There is a nice illustration of Leibniz’s party trick in the TV series Homeland which drives home the high stakes theoretical arguments about rationality can have. Carrie (Claire Danes), a CIA operative, has been tipped off by an Iraqi man about to be executed that an American soldier has been turned. Days later a US Marine is busted out of captivity after a tip-off. The Marine had been missing for 8 years and Carrie believes he must be the turncoat. She notices his fingers twitch at the press briefings. She is sure it is a code sent through the TV news to his handlers. Langley reports back that the twitching fingers follow no known code: sometimes twitching is just twitching. It turns out later that Carrie was right: he signals his on-going adoption of Islamism by imitating the movement of fingers across Muslim prayer beads. What seemed to be movement without rhyme or reason in fact had an algorithm, prayer. National security, life and death, depends on whether Leibniz or Justin Smith is right about reality’s ultimate intelligibility.
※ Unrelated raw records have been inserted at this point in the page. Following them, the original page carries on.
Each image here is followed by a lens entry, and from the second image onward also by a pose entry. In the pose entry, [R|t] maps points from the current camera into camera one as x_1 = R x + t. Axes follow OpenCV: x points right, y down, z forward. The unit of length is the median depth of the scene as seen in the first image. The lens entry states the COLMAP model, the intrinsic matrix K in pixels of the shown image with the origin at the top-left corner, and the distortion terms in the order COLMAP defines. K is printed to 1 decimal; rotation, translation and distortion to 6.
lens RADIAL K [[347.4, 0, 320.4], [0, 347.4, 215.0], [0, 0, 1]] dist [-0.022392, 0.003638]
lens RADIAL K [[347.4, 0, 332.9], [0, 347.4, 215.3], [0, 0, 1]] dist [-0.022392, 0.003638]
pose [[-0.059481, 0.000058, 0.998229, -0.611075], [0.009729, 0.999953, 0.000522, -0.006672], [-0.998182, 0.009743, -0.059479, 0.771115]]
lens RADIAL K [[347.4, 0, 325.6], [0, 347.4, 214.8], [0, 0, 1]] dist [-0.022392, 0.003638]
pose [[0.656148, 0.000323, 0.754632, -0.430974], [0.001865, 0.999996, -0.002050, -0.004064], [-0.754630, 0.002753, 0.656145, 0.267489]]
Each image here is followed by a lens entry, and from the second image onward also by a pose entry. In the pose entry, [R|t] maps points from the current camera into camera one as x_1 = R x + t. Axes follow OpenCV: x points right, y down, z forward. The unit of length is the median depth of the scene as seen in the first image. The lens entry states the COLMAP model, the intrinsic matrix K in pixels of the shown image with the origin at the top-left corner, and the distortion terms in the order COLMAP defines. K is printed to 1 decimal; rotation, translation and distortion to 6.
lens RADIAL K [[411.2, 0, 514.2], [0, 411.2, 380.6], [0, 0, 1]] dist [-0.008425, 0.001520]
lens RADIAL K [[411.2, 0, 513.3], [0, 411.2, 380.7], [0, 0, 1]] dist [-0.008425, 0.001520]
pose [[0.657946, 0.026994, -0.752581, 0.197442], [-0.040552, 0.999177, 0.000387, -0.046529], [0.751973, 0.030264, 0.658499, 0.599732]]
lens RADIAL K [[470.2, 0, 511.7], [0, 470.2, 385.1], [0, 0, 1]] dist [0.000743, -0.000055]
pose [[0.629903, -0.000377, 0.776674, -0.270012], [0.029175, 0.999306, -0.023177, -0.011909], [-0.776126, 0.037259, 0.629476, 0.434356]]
The closing section of the book, “In Loving Repetition,” touches on something deep and illuminating. The phrase comes from a Catholic poet, Les Murray, and helps Smith make sense of something he at first found puzzling. A frequent visitor to the Balkans, Smith had found peculiar the region’s elaborate rituals of commemorating their dead. He proposes that the best humans can do in a life where reason bottoms out pretty quickly is to maintain order through the repetition of rituals. Of course, he assures us that these rituals are ultimately meaningless and there is no reason to be part of a church. The rather playful character of rituals nonetheless brings a degree of serenity to lives otherwise unhinged by irrationality. With a nod to the ancestral that would warm the heart of Burke, the book thereby ends on an oddly conservative, but bereft, note. Teaching at the University of Paris, Smith must be aware of Roger Caillois’s exploration of the logic of play. I wish, again, that Smith had addressed the challenge that all things—even games of chance—have a logic.
Irrationality is a serious subject. For this book to be compelling, it needs fewer quips about Donald Trump and a much heftier dose of metaphysics.